- The Washington Times - Friday, September 29, 2000

Minority and low-income borrowers in Washington were up to three times as likely to be turned down for home loans in 1999 in contrast to a falling national rejection rate, according to a new study.
Even among high-income borrowers, blacks were denied more often than whites, said the Association of Community Organizations for Reform Now report. The liberal grass-roots organization has been a gadfly on fair-lending issues.
Critics of the report said that although some discrimination may exist among mortgage lenders, the ACORN study did not take into account important factors such as credit scores and histories. That information is difficult to access because it is not data that lenders are required to disclose under the Home Mortgage Disclosure Act (HMDA).

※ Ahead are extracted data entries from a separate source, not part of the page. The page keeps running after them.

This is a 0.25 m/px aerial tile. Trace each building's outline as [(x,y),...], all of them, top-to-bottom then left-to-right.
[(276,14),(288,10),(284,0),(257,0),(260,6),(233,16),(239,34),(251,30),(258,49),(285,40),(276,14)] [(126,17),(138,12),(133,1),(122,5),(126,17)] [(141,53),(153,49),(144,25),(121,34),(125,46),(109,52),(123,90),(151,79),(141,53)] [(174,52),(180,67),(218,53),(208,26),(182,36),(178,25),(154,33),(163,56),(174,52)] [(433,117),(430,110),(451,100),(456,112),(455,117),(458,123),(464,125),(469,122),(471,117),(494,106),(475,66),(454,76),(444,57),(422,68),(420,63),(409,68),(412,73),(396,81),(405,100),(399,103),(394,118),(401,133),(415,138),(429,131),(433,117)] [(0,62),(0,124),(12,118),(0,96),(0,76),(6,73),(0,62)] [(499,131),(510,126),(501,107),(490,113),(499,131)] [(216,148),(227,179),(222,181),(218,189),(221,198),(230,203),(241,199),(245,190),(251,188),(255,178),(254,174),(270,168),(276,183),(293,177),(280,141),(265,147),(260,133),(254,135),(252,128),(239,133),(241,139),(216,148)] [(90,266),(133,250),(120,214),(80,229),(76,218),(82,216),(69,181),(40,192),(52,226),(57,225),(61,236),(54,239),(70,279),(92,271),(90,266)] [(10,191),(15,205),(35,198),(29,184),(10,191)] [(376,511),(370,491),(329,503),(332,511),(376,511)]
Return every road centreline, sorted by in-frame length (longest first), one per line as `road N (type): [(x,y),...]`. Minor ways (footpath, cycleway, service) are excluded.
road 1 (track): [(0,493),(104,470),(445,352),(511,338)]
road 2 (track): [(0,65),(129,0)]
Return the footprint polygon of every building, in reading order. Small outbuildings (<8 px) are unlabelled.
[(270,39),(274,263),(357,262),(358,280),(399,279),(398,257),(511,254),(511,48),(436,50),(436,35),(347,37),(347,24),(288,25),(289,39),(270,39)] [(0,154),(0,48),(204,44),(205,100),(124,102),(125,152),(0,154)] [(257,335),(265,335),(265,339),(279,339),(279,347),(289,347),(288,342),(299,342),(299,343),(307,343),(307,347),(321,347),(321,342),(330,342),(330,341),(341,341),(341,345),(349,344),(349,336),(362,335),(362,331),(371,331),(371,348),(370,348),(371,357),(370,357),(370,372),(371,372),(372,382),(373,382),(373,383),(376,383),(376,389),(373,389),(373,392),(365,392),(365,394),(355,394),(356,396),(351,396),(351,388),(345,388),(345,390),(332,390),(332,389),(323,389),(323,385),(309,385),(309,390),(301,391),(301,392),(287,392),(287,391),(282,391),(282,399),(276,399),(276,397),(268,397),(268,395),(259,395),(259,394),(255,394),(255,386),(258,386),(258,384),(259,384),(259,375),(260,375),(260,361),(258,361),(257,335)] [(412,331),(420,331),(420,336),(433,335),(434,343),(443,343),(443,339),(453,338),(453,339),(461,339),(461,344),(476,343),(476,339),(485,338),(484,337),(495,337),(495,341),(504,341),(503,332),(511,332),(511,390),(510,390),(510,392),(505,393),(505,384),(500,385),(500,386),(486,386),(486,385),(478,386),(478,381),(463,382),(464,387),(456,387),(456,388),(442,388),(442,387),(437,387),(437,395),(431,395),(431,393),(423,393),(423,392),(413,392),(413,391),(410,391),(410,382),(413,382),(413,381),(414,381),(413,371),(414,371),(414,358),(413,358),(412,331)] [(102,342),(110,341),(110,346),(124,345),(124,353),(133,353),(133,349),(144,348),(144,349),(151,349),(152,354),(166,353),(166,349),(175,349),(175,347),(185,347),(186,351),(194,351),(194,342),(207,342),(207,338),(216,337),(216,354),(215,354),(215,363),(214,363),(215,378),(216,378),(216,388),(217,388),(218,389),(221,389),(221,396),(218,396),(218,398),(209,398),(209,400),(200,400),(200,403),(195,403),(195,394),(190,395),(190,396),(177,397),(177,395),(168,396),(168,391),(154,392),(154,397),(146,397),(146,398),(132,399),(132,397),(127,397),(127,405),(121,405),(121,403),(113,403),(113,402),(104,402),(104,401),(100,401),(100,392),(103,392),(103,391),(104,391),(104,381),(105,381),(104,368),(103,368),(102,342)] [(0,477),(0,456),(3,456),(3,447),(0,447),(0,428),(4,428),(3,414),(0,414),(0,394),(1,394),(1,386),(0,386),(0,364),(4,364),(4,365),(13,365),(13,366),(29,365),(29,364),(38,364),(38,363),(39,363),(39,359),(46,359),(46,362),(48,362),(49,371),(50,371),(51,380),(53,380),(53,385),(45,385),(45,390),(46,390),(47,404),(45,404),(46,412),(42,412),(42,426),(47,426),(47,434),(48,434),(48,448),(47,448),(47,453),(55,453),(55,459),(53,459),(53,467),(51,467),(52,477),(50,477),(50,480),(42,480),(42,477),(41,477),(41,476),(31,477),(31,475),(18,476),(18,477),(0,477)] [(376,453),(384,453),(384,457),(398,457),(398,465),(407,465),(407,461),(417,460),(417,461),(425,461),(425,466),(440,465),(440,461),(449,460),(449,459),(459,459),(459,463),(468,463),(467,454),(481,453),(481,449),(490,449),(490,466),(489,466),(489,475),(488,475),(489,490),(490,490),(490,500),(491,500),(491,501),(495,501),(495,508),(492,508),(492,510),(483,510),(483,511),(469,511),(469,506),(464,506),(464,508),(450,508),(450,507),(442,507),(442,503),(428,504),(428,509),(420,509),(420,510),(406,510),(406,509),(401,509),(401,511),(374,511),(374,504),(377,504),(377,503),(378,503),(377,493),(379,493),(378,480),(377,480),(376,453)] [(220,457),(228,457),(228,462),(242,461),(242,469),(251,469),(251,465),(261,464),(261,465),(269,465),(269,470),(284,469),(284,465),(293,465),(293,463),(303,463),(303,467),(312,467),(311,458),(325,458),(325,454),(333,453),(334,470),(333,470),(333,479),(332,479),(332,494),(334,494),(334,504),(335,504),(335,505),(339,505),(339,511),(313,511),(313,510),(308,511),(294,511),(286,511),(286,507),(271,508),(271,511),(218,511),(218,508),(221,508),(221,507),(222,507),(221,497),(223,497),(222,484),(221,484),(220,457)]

"Their hearts are in the right place, but this study suffers from all the widely documented flaws that research suffers from using the HMDA database," said Steven Hornburg, executive director of the Research Institute for Housing America, an Arlington mortgage and housing researcher funded by the Mortgage Bankers Association of America.
He noted that income does not necessarily correlate to credit ratings. Most home lenders use credit scores to help determine applicant quality. These scores are based on a number of undisclosed factors, which have come under fire from legislators and consumer groups.
The ACORN report said that in Washington, blacks were 3.01 times more likely to be rejected than whites for primary home loans in 1999. Lenders were 1.85 times as likely to turn down Latino applications as white applications, down from 1998. Nationally, black applicants were denied 1.96 times and Latinos 1.41 times more often.
A local loan officer, who would not let his name be used, said mortgage companies are under the gun from regulators, thus consider minority-loan applications very carefully.
He said credit scores and histories do play a large role in determining whether or not someone gets credit.
And he said there are cultural differences in the way people use credit. In his experience, even high-income blacks had poorer credit than high-income whites.
Jordan Ash, who authored the ACORN study, said lenders should be required to disclose the credit scores of mortgage applicants, as well as loan products for which borrowers applied.
But he defended the study, saying discrimination does still play a role in mortgage denials.
"We've seen that the disparity is so great that it can't be explained away by things such as credit," he said.
Roderic Boggs, director of the Washington Lawyers Committee for Civil Rights and Urban Affairs, said he has seen discrimination firsthand in cases the committee has argued against lenders.
In individual cases, "there's a disparity that can't be explained on any basis but race," he said.
But on a grander scale, "we don't really know precisely why this is happening," he said.
Mr. Ash said that ACORN will use the study's data to continue to work for fair housing.
"We'll continue to target specific lenders that we feel are not doing as good a job as they could be in terms of meeting the needs of low income and minority communities," he said.
The group will also push for stronger legislation and regulation governing lenders.
Other community groups have found racial lending discrepencies. "There's a tale of two cities here," said Josh Silver, vice president of research and policy for the National Community Reinvestment Coalition.
His organization found that subprime lenders, those making high-interest, high-risk refinanced loans, were concentrated in minority areas of the District, while the majority of prime refinanced loans were made in white areas in 1998.
If prime lenders were to enter minority areas, "it would help revitalize low- and moderate-income communities and there's an untapped market," Mr. Silver said.